HMA Control Chart Example

The following is a simple example of a set of control charts that could be used for HMA in-place air voids.  Actual paving data from the Washington State Department of Transportation (WSDOT) is used for all charts.  Typically, since contractors are most concerned with specification limits, control charts are set up to compare production material to specification limits.  However, often in the case of in-place air voids, only a lower limit is specified.  Therefore, it makes sense to start with this limit on the control chart and plot in-place air voids (See Figure 1).  Note that there are no specified limits for the sample range, so no limits are shown on the R chart.


Figure 1. x and R control charts using specification limits.


Using the control chart shown in Figure 1, it looks as if the process is well below the specification and all is well.  After a certain number of samples, usually about 20 to 25 (Montgomery, 1997[1]), upper and lower control limits can be established to further monitor the process.  Keep in mind, these limits are not specification limits and are only based on the averages and ranges of actual measurements.  Most statistical quality control texts or programs contain charts or can automatically calculate where the upper and lower control limits should be based on average values, average sample ranges and sample size.  In this case, each data point represents the average of five samples (in the x chart) and the range of these five samples (in the R chart).

The limits established in Figure 2 can be used to monitor the rest of the process.  Measurements outside the limits represent an out-of-control process and should trigger investigation into possible causes.  Notice that three of the first four in-place air void samples are outside the control limits.  This is okay because these occurred on the test strip – the portion of the job where more variation is allowed as the contractor attempts to establish process control.


Figure 2. x and R control charts shown after establishing upper and lower control limits.


After 40 measurements (40 lots), the control charts now look like Figure 3.  Note that in the x chart the process seems to have shifted down to some new lower average.  In general, this is a good shift because lower air voids are generally better.  However, this shift to lower air voids should also trigger a check of asphalt content to ensure that it is not caused by a high out of specification asphalt content.  Note also that the range control chart shows the sample ranges have increased slightly.  Assuming lower air voids are desirable, it would be prudent to adjust the control limits at this point to reflect the changed process.  Figure 3 shows the new control limits, which are based on measurements 20 through 40 (lots 20 through 40).


Figure 3. x and R control charts after establishing a new center point and upper/lower control limits.

Figure 4 shows the entire process.  Note that the average in-place air voids have increased from measurement 40 (lot 40) to the end, which should trigger an investigation to determine the cause.  Measurement range seems to have stayed relatively consistent from measurement 20 (lot 20) to the end.


Figure 4. x and R control charts showing the entire project.
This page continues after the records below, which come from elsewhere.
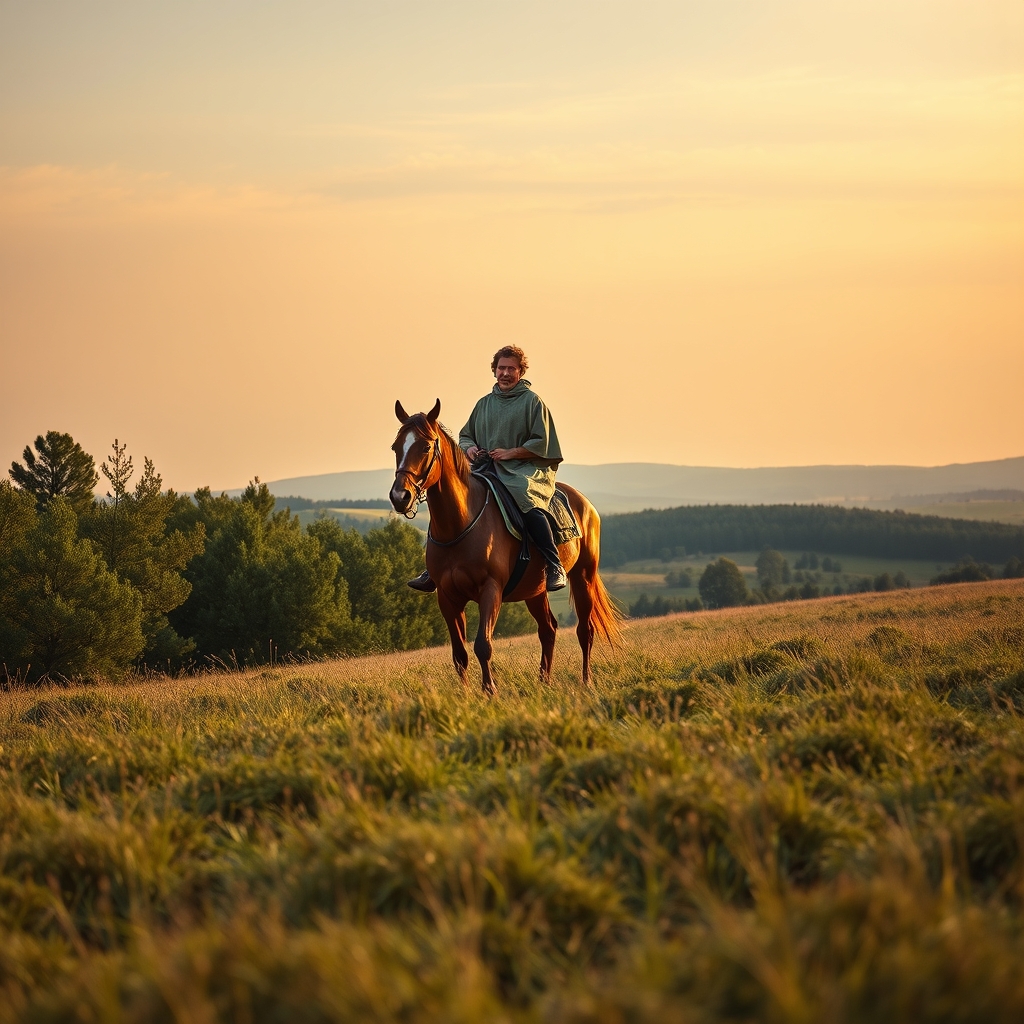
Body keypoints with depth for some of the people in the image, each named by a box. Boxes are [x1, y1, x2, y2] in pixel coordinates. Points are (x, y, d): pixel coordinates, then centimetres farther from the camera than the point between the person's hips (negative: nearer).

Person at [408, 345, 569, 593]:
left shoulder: (532, 401, 2)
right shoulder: (484, 403, 18)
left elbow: (541, 444, -4)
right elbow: (465, 435, 25)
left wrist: (510, 453, -16)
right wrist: (469, 448, 1)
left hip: (525, 471, -6)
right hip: (486, 470, 6)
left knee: (527, 501, -38)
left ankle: (554, 567, -34)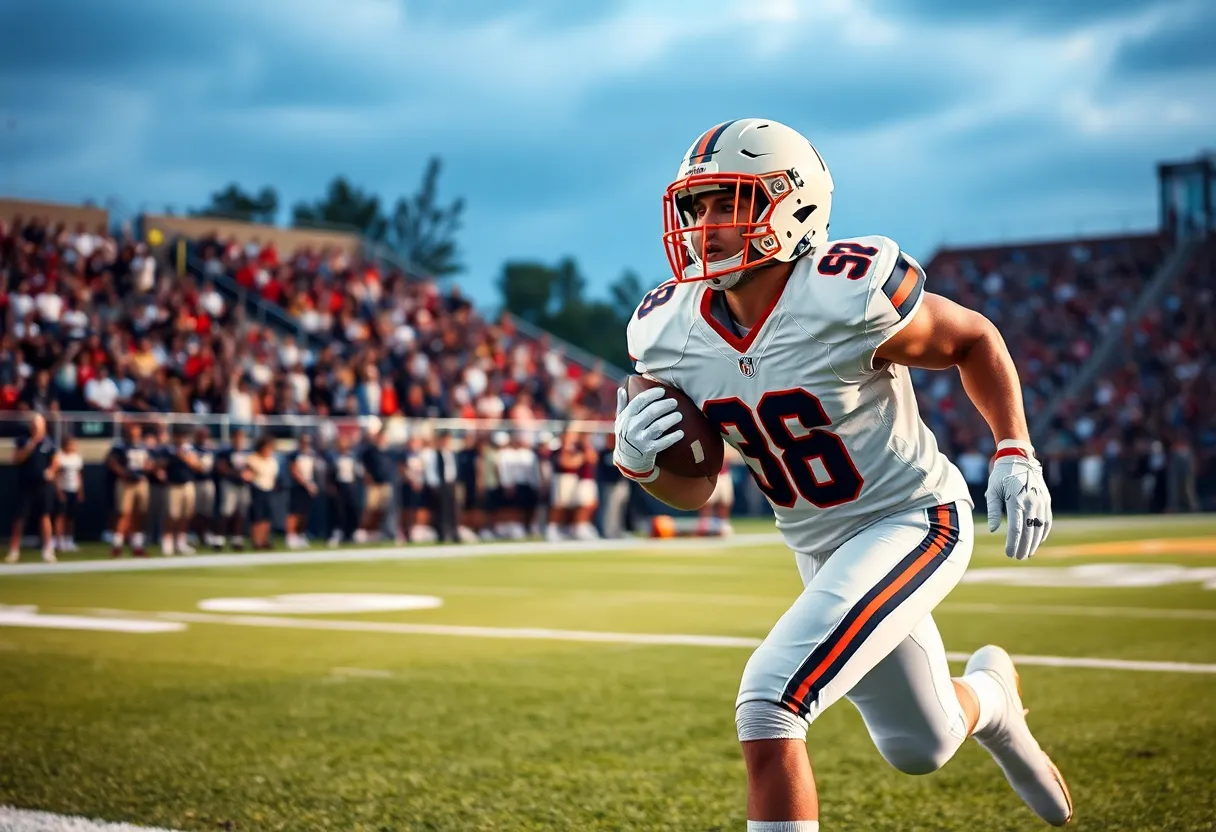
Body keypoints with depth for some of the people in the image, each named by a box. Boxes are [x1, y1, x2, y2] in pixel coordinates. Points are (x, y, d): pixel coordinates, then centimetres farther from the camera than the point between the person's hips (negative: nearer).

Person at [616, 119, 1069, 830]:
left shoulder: (852, 297, -25)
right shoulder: (671, 333, -9)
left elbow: (974, 340, -5)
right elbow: (695, 488, 2)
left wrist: (1016, 454, -11)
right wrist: (639, 463, -19)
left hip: (914, 520, -6)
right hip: (821, 550, 6)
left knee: (767, 705, -24)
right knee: (921, 749, 22)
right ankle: (991, 691, 57)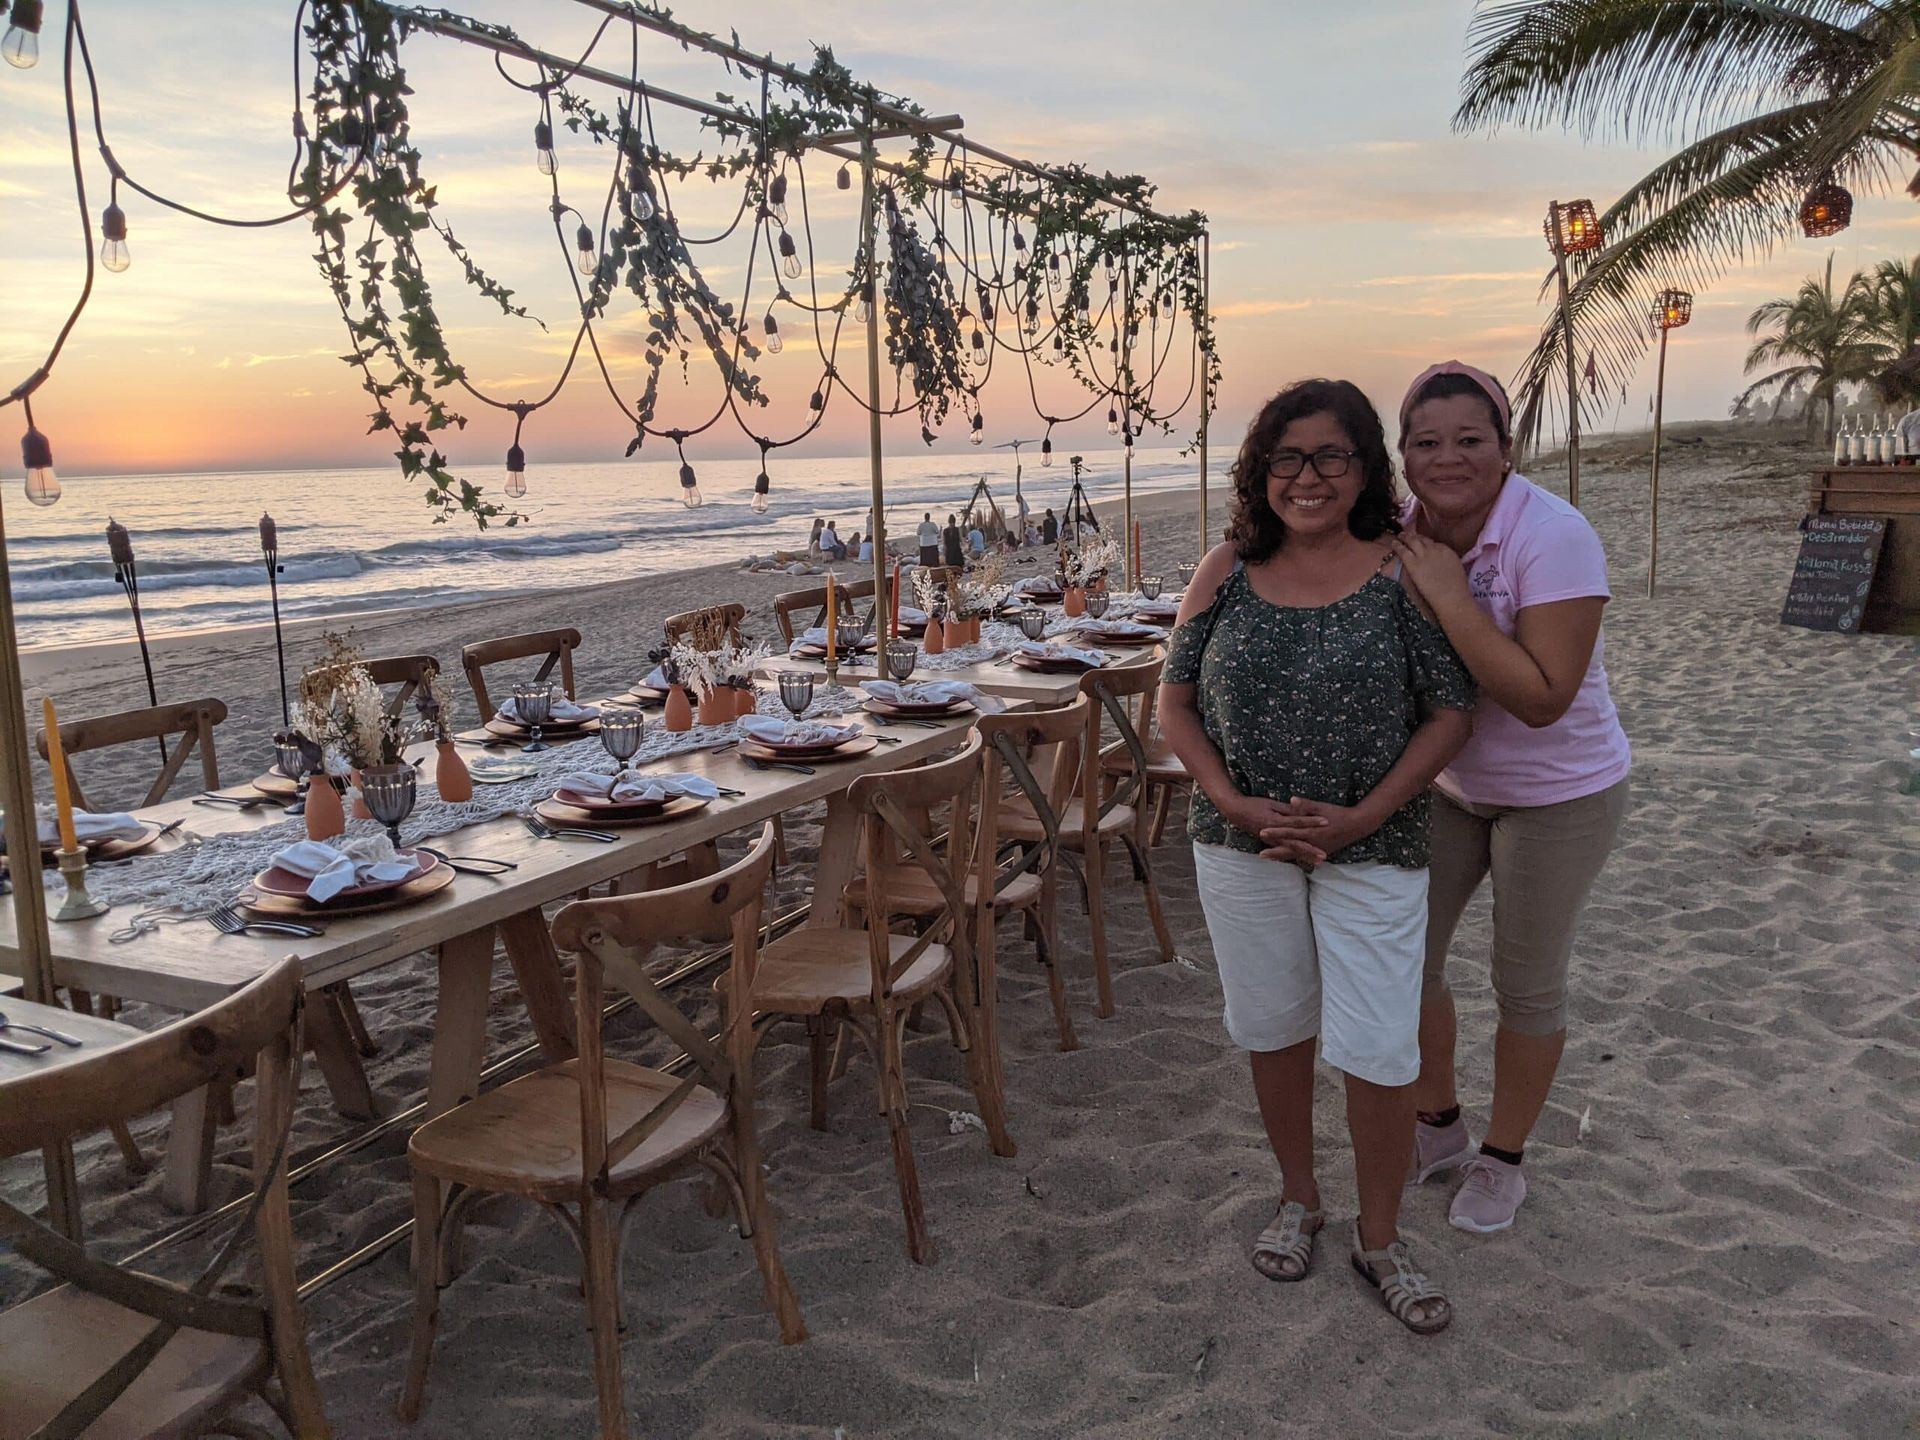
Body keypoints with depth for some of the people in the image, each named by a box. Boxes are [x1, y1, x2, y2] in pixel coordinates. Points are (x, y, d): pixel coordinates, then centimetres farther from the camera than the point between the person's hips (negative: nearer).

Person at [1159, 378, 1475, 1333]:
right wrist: (1232, 801, -12)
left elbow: (1451, 714, -7)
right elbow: (1176, 697, 2)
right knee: (1275, 1028, 16)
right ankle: (1298, 1199, 40)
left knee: (1378, 1053, 1)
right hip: (1242, 846, 2)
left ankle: (1379, 1239, 25)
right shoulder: (1227, 571, -1)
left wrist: (1360, 818, -15)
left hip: (1372, 851, -2)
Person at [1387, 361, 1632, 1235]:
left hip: (1559, 793, -5)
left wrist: (1449, 595, -35)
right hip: (1446, 781, 6)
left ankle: (1503, 1158, 31)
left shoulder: (1553, 536, -26)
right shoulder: (1401, 535, -9)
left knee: (1527, 984, 8)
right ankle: (1438, 1124, 34)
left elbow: (1543, 698, -33)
As demonstrated by this example, control charts can assist in quality control.  Although in-place air voids were within specification for the entire project, the control chart allowed us to locate two process shifts (at approximately lot 20 and lot 50) that may have otherwise gone undetected.  If we could have determined what caused in-place air voids to decrease at lot 20 then we may have been able to prevent their increase at lot 50.  Additionally, any knowledge gained could be used on future jobs to further reduce in-place air voids and their variability.

Footnotes    (↵ returns to text)
  1. Introduction to Statistical Quality Control, 3rd Ed.  John Wiley & Sons, Inc.  New York, NY.